• TEXTE FOURNI
--------------------

Il peut s’agir de maladies ayant ravagé des communautés entières, apportées par des missionnaires catholiques zélés cherchant à convertir ces populations. Ou alors des industries extractives qui ont détruit l’habitat de ces peuples. "Quand je vivais dans la forêt, j’avais une existence agréable. Aujourd’hui, lorsque je vois un membre de la communauté non contactée Awa [une centaine d’individus au Brésil, NDLR], je lui dis : 'Ne viens pas ! Reste dans la forêt, il n’y a rien pour toi qui vaille la peine ici", a témoigné auprès de Survival International Wamaxua Awa, un homme contraint de quitter sa communauté en 2009.
Des industries extractives aux influenceurs
Il y a cinquante ans, ces populations pouvaient encore espérer vivre sans trop d’effort à l’abri du monde extérieur. Plus maintenant. Les menaces qui pèsent sur elles n’ont fait que croître et désormais, "la moitié de ces peuples non contactés risquent de disparaître d’ici dix ans", soulignent les auteurs du rapport. "C’est devenu une urgence mondiale", martèle Caroline Pearce.L’industrie extractive représente l'ennemi numéro 1.

--------------------

[Texte tiré des pages]
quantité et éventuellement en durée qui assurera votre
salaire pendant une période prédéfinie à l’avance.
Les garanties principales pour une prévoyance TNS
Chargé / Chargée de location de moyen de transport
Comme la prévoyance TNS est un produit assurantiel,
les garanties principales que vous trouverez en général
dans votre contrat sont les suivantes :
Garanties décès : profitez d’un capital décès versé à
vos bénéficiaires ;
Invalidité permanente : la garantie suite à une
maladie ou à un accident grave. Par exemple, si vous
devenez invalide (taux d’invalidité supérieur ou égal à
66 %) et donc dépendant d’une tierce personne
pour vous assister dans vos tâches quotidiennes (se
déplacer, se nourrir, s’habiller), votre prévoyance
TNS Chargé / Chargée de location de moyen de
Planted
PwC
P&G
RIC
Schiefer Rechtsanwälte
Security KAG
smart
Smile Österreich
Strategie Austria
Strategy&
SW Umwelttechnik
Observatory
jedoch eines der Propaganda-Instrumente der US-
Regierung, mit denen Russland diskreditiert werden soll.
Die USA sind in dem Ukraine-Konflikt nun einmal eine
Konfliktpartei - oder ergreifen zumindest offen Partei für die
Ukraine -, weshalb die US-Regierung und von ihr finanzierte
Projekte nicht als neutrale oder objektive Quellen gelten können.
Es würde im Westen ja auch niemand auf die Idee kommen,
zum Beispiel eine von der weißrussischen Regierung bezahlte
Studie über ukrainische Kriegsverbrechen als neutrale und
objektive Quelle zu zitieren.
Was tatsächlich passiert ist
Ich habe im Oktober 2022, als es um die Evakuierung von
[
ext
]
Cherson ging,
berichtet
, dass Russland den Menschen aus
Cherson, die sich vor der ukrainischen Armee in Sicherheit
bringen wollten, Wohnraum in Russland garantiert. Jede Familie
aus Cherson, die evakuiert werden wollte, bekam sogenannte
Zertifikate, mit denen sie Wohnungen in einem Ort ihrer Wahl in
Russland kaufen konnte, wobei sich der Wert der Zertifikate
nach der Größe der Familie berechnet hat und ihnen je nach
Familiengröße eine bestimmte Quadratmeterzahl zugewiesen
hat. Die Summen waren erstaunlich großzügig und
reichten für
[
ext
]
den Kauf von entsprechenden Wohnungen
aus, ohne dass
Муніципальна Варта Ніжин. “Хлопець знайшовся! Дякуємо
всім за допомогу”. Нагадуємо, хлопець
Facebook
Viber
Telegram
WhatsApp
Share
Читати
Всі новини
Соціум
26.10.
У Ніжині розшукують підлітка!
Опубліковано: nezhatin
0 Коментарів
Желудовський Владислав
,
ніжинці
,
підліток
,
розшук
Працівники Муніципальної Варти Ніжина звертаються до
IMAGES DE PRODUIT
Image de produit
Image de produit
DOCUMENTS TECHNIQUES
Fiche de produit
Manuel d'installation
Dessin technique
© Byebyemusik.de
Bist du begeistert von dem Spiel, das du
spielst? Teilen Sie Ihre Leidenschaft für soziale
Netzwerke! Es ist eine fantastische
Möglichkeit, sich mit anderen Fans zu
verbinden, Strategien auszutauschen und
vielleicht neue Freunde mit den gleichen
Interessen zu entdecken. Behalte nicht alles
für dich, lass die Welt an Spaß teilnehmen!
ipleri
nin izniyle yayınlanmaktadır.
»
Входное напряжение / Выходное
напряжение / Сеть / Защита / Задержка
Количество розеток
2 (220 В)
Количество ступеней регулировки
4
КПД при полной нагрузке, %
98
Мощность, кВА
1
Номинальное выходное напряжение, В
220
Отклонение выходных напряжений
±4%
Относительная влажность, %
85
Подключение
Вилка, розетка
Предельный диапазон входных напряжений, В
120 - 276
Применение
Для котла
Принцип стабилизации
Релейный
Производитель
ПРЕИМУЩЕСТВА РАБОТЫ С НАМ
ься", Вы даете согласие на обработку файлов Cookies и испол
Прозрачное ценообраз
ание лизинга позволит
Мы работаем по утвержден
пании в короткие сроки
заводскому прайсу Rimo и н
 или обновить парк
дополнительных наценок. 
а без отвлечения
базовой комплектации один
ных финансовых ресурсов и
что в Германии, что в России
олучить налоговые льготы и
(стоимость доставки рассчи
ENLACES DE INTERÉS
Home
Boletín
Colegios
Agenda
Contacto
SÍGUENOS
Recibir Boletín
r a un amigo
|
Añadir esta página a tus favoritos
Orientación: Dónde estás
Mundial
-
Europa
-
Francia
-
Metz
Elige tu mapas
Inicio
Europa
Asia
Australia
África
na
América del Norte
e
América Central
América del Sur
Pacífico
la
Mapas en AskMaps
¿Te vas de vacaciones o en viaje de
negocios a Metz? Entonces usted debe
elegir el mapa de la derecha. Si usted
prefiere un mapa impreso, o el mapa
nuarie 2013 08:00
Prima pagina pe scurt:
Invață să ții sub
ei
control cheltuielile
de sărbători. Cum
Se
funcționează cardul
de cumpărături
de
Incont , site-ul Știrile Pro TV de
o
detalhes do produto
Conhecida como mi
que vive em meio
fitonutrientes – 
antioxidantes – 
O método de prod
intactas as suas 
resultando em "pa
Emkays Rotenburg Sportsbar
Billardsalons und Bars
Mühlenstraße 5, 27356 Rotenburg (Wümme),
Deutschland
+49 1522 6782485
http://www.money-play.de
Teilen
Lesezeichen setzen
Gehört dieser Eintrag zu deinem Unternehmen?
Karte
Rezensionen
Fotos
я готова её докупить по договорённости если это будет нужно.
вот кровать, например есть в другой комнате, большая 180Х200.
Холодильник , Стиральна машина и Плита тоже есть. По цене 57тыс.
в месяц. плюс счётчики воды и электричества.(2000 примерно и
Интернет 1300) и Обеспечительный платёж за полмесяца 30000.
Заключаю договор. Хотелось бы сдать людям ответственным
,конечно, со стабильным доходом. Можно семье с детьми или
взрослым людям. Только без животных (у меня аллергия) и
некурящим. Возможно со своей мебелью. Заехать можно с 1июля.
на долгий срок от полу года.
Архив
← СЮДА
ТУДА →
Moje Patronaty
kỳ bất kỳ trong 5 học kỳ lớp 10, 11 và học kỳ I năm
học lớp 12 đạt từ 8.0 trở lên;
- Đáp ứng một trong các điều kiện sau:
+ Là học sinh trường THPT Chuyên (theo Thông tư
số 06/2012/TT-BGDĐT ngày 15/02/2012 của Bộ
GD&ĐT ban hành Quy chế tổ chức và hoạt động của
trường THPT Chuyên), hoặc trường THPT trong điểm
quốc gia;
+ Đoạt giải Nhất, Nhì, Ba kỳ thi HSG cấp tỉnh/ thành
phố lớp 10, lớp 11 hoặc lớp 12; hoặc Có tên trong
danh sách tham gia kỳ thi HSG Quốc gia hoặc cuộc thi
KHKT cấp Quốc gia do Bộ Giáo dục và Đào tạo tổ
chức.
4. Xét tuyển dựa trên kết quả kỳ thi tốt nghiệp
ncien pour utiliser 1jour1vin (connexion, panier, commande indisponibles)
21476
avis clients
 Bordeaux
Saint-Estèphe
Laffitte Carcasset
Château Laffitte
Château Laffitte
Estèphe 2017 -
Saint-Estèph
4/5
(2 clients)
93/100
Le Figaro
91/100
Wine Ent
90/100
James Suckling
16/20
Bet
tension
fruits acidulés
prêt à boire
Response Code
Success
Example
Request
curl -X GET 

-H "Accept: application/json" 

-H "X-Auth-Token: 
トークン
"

--------------------

• CONSIGNE
Rédigez la suite de l'article sur les peuples non contactés, juste après sa dernière phrase.

• RÉSULTAT
Que ce soient les groupes responsables de la déforestation légale ou illégale ou les sociétés minières qui ont besoin de construire des infrastructures en plein milieu de l’habitat naturel de ces populations, ces acteurs "sont une menace directe pour 90 % des peuples non contactés", assure Caroline Pearce.
Ces populations ont aussi découvert un nouvel adversaire mortel : les trafiquants. "C’est un danger de plus en plus important pour au moins un tiers des peuples non contactés en forêt amazonienne, car les trafiquants de drogue y construisent des bases, des pistes d’atterrissage, et peuvent se montrer particulièrement violents pour assurer la sécurité de leurs opérations", détaille Caroline Pearce.
Les influenceurs et autres youtubeurs rêvant, iPhone à la main, d’aller à la rencontre de ces populations isolées font aussi planer une menace 2.0 sur ces communautés. En mars dernier, l’influenceur américain Mykhailo Viktorovych Polyakov a ainsi tenté, sans succès, d’entrer en contact avec la tribu des Sentinelese sur l’une des îles Andaman, situés dans le golfe du Bengale. Il a laissé une canette de Coca-Cola en "souvenir" avant d'être arrêté par les autorités indiennes pour avoir débarqué illégalement sur l’île. "C’est quelque chose que nous suivons de près, car il y a de plus en plus d'influenceurs qui disent vouloir tenter l'aventure", indique Caroline Pearce. Pour elle, ces communautés ne doivent pas devenir des destinations touristiques ou de nouvelles sources de clics pour youtubeurs en mal de "likes".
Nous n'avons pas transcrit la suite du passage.